В ущелье, после того как отгрохотало эхо, установилась тишина. Напряженная и тягучая, казалось, что вот-вот снова хлынет поток огня и смерти.
Вдруг раздался голос Кротова:
– Есть еще снаряды! Почему остановили огонь?
Глеб с трудом сглотнул, язык был сухой, шершавый, словно наждачка, на зубах скрипела каменная крошка. Он высунул голову, чтобы оценить ситуацию. Внизу черно-багровой полосой тянулись дымящиеся машины, их разбитые башни свесились набок, на бортах лежали окровавленные немецкие танкисты, снаряды их изуродовали до неузнаваемости. Только эта победа была мнимой, Глеб точно знал: личный состав танковой роты отлично вооружен, помимо пулеметов, которые все еще могут действовать и отвечать прицельной стрельбой, у каждого танкиста был автомат с полным магазином патронов. Они загнали зверя в ловушку, но он нашел там укрытие и теперь будет отчаянно бороться за свою жизнь.
– Товарищ командир! – Голос Кротова звучал на весь каменный коридор. – Разрешите нам завершить артудар! Мы должны их ликвидировать.
– Кого? Железные машины? Без танкистов это просто коробки! – разозлился Шубин, ему нестерпимо хотелось сделать хоть один глоток воды, чтобы перестало драть горло, чтобы стало легче дышать, и тогда голова прояснится, он сможет придумать, как выкурить фашистов из их укрытия.
Только Егора Кротова было не остановить, он видел перед собой лишь одну цель – убийц своих товарищей, ребят, с которыми артиллерист-лейтенант воевал бок о бок всю войну и которых убили не в открытом бою, а подло, исподтишка.

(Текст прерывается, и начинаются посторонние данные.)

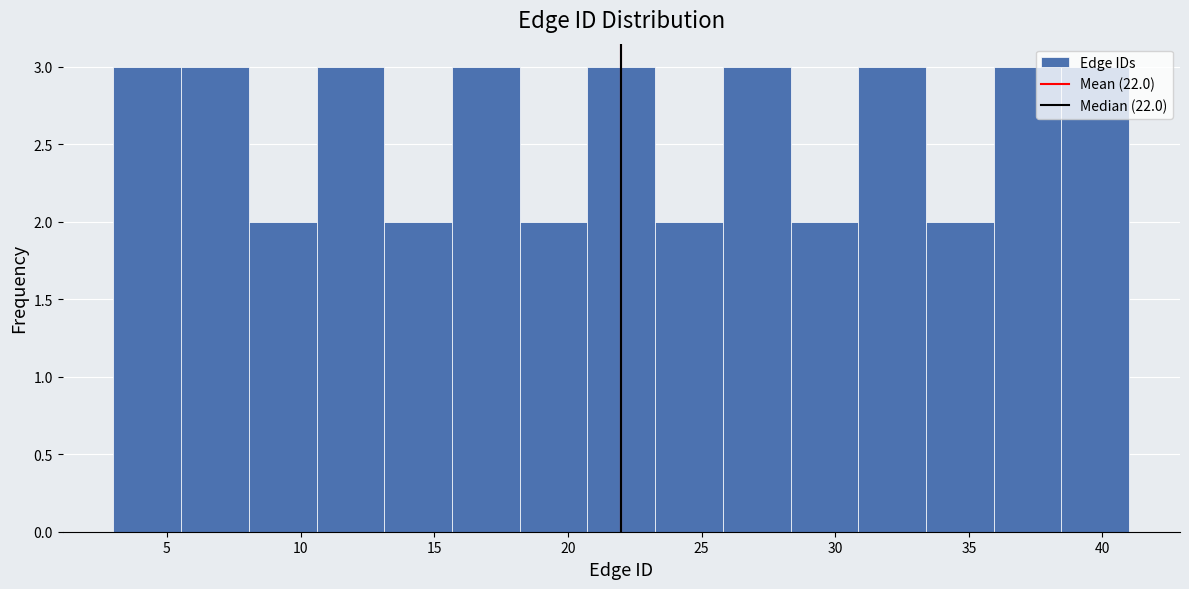

Reading left to right, list every bar in this chart as the range it spans on the x-axis followed by its height. Neither the bar edges nor the heights are printed on the chart, so give them approximately, as read against the axes.

3.0 to 5.5: 3
5.5 to 8.0: 3
8.0 to 10.5: 2
10.5 to 13.0: 3
13.0 to 15.5: 2
15.5 to 18.0: 3
18.0 to 20.5: 2
20.5 to 23.5: 3
23.5 to 26.0: 2
26.0 to 28.5: 3
28.5 to 31.0: 2
31.0 to 33.5: 3
33.5 to 36.0: 2
36.0 to 38.5: 3
38.5 to 41.0: 3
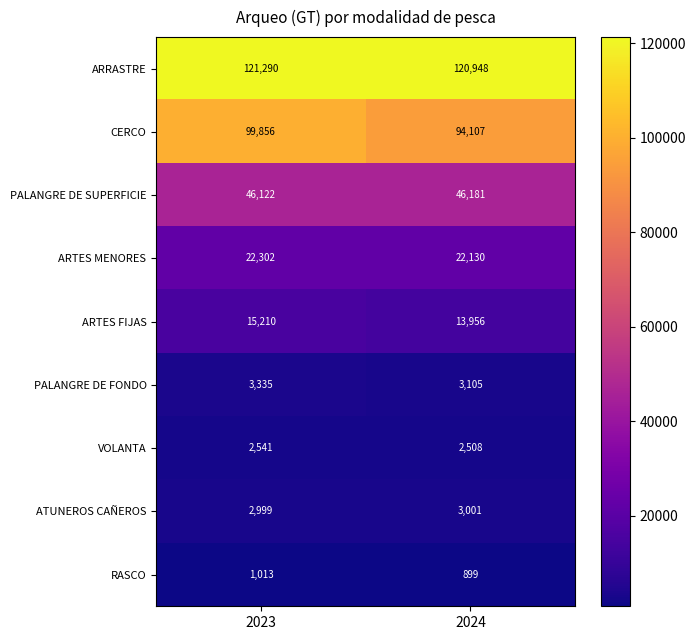

At which label is ATUNEROS CAÑEROS closest to 3000?

2023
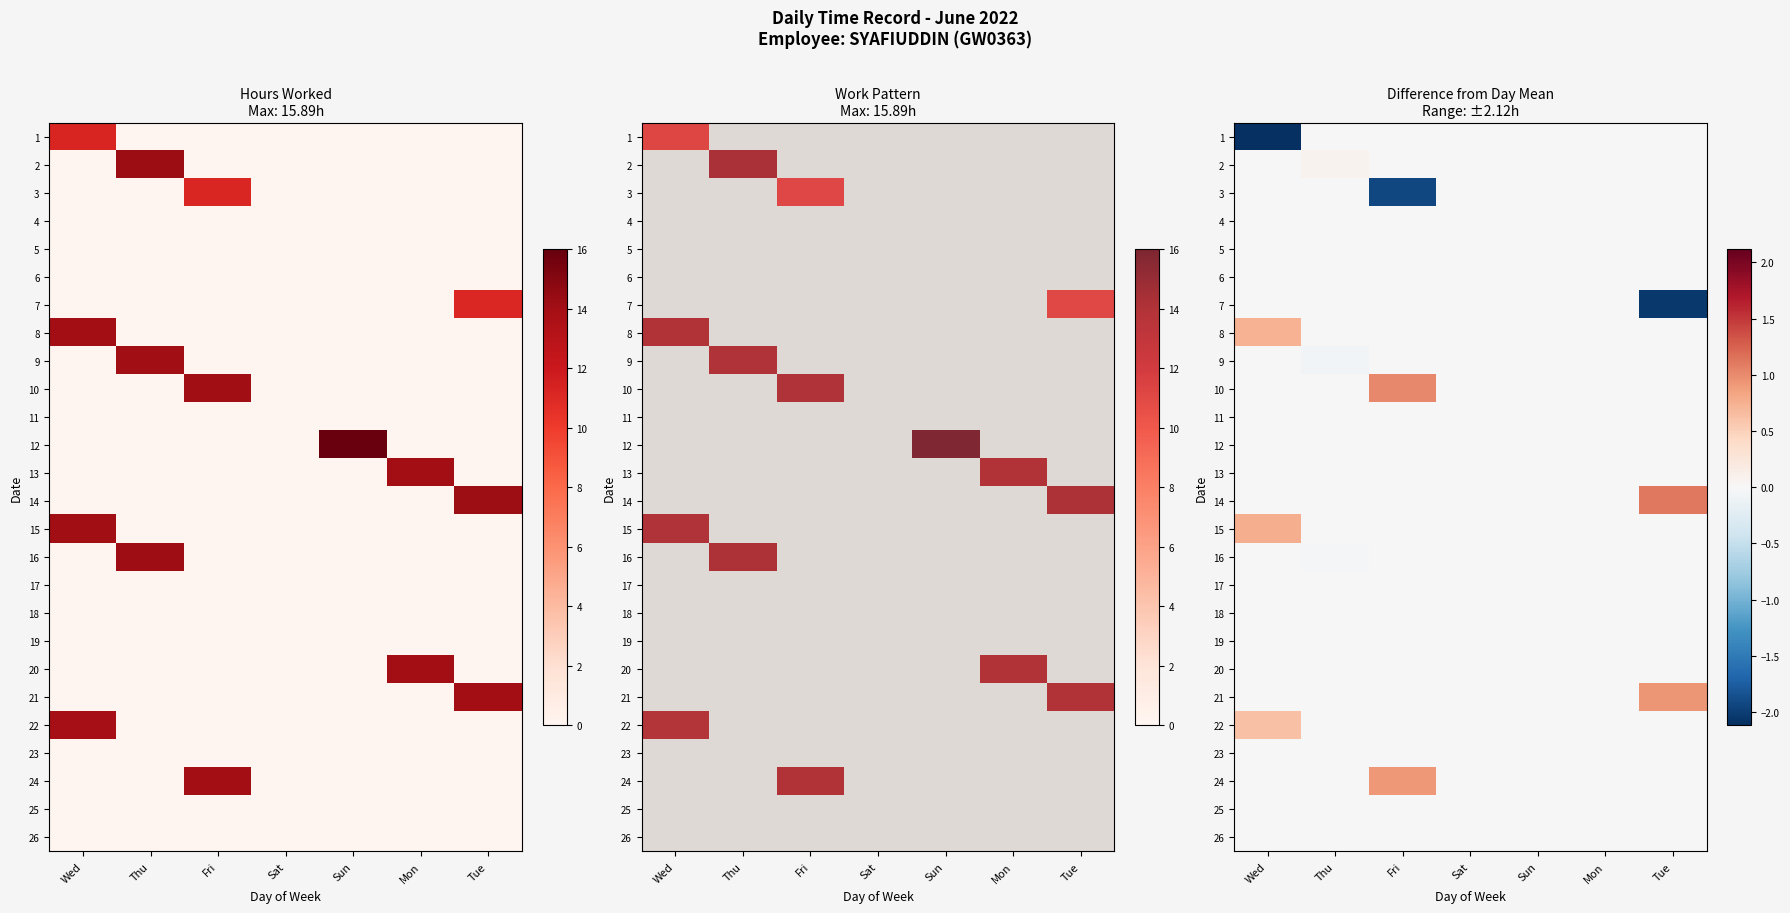

What is the minimum value shown in the chart?

-2.1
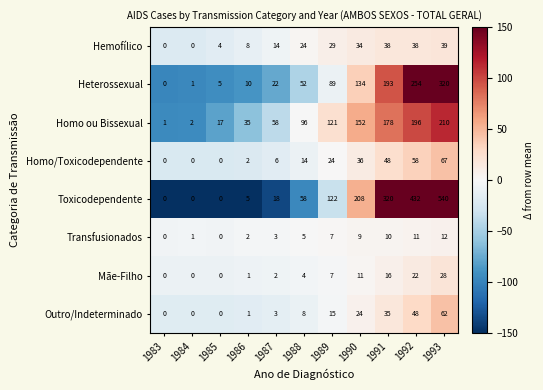

What is the maximum value for Toxicodependente?

540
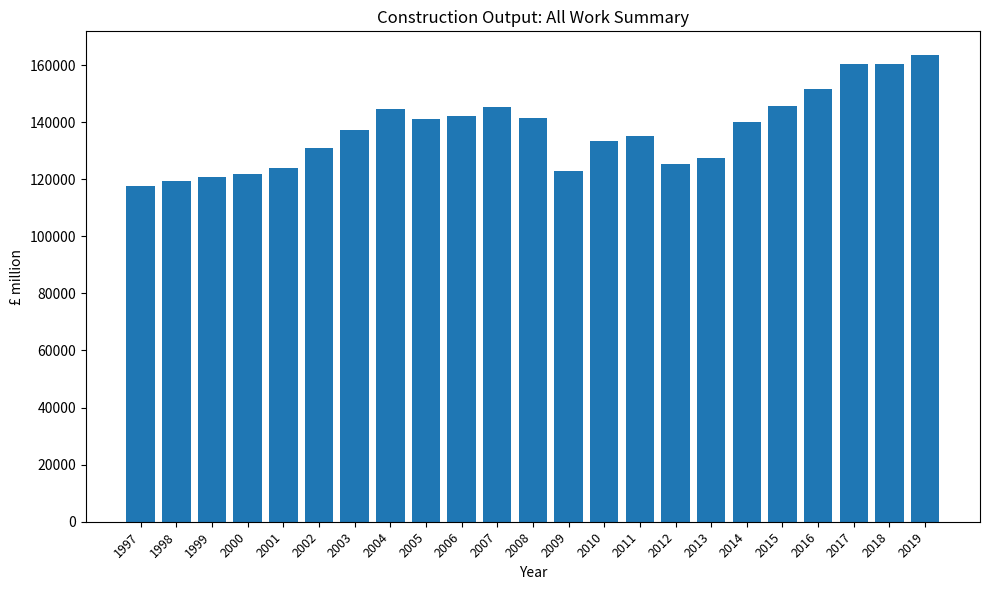

What is the average value?

137111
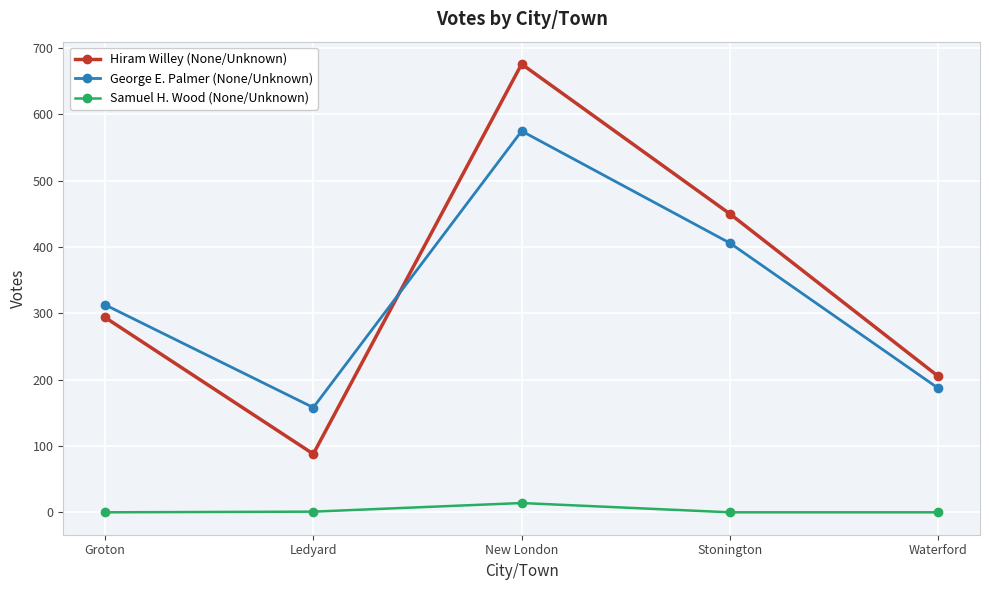

What is the value of the Hiram Willey (None/Unknown) point at the 2nd from the left?

88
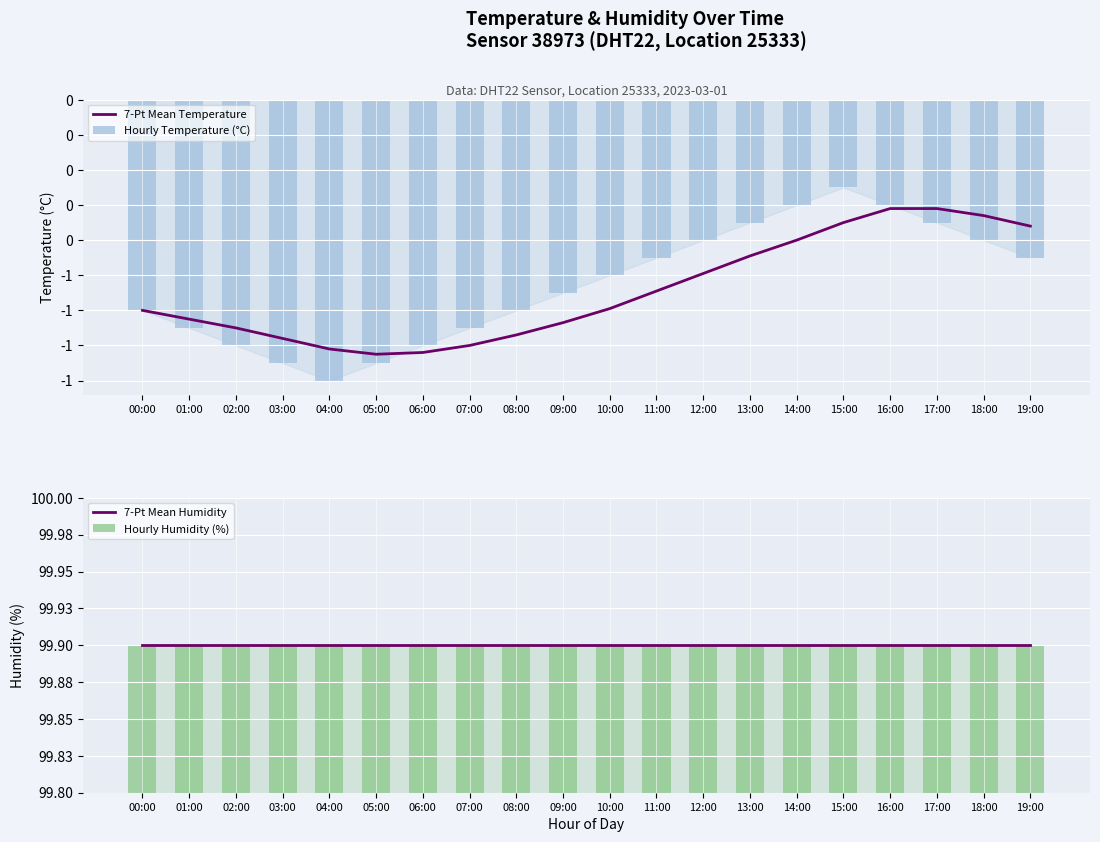

List the series in order of their peak value, lowest first.

7-Pt Mean Temperature, Hourly Temperature (°C), 7-Pt Mean Humidity, Hourly Humidity (%)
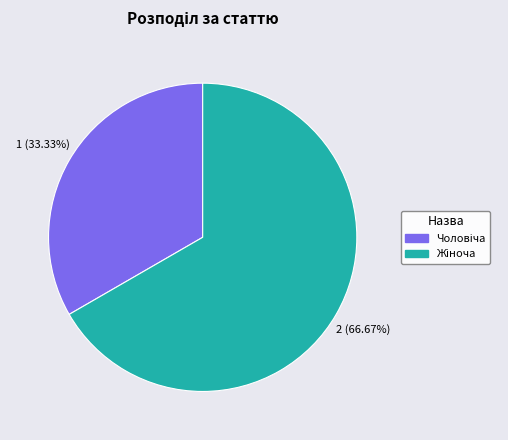

To the nearest percent, what is the average slice percentage?

50%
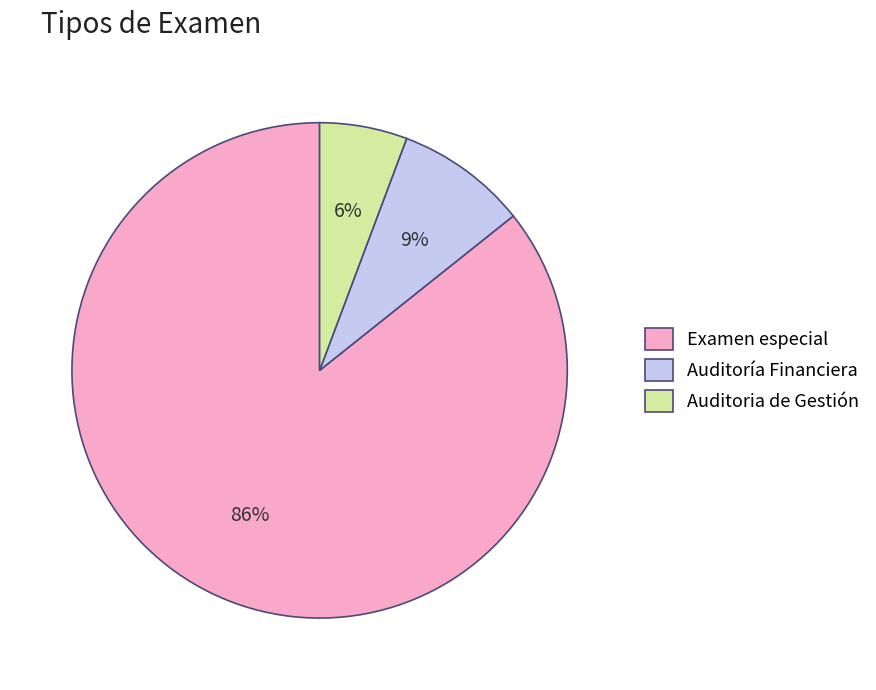

Combined, do Auditoría Financiera and Auditoria de Gestión account for over 50%?

No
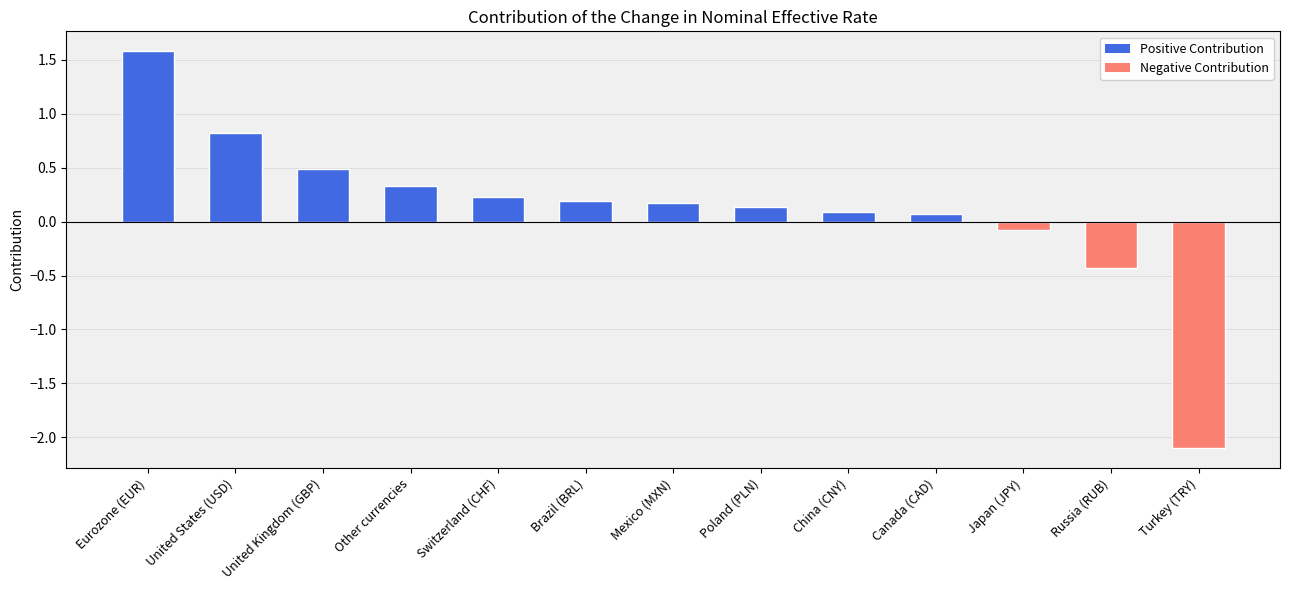

What is the label of the 4th bar from the right?

Canada (CAD)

У капитана темнело в глазах от едкого воздуха, он задыхался от вонючего дыма, который исходил от тлеющих танков. Он с трудом прохрипел:
– Егор, нам нужны не танки, не трать снаряды. Нам нужны танкисты, фашисты засели под брюхом у своих машин. Ты не достанешь их, только понапрасну потратишь боеприпасы.
– Они должны сдохнуть! – взорвался Кротов. – Я достану их хоть из-под земли! Я должен это сделать!
В порыве гнева лейтенант Кротов вдруг сиганул на широкую корму панцервагена почти с двухметровой высоты. В руках у него была зажата граната.
– Сдохните, твари!
Он спрыгнул на каменистую почву теснины, согнулся и метнул снаряд под днище танка. Снова мощный взрыв потряс узкий коридорчик, осколки разлетелись багровым веером из-под траков. Егор уже со вторым снарядом развернулся к следующей машине в узкой полоске пространства между стальными бортами, как вдруг вскрикнул. Автоматная очередь из-под второго железного прикрытия прошила ему ноги. Егор рухнул на землю, зубами выдернул чеку из второй гранаты.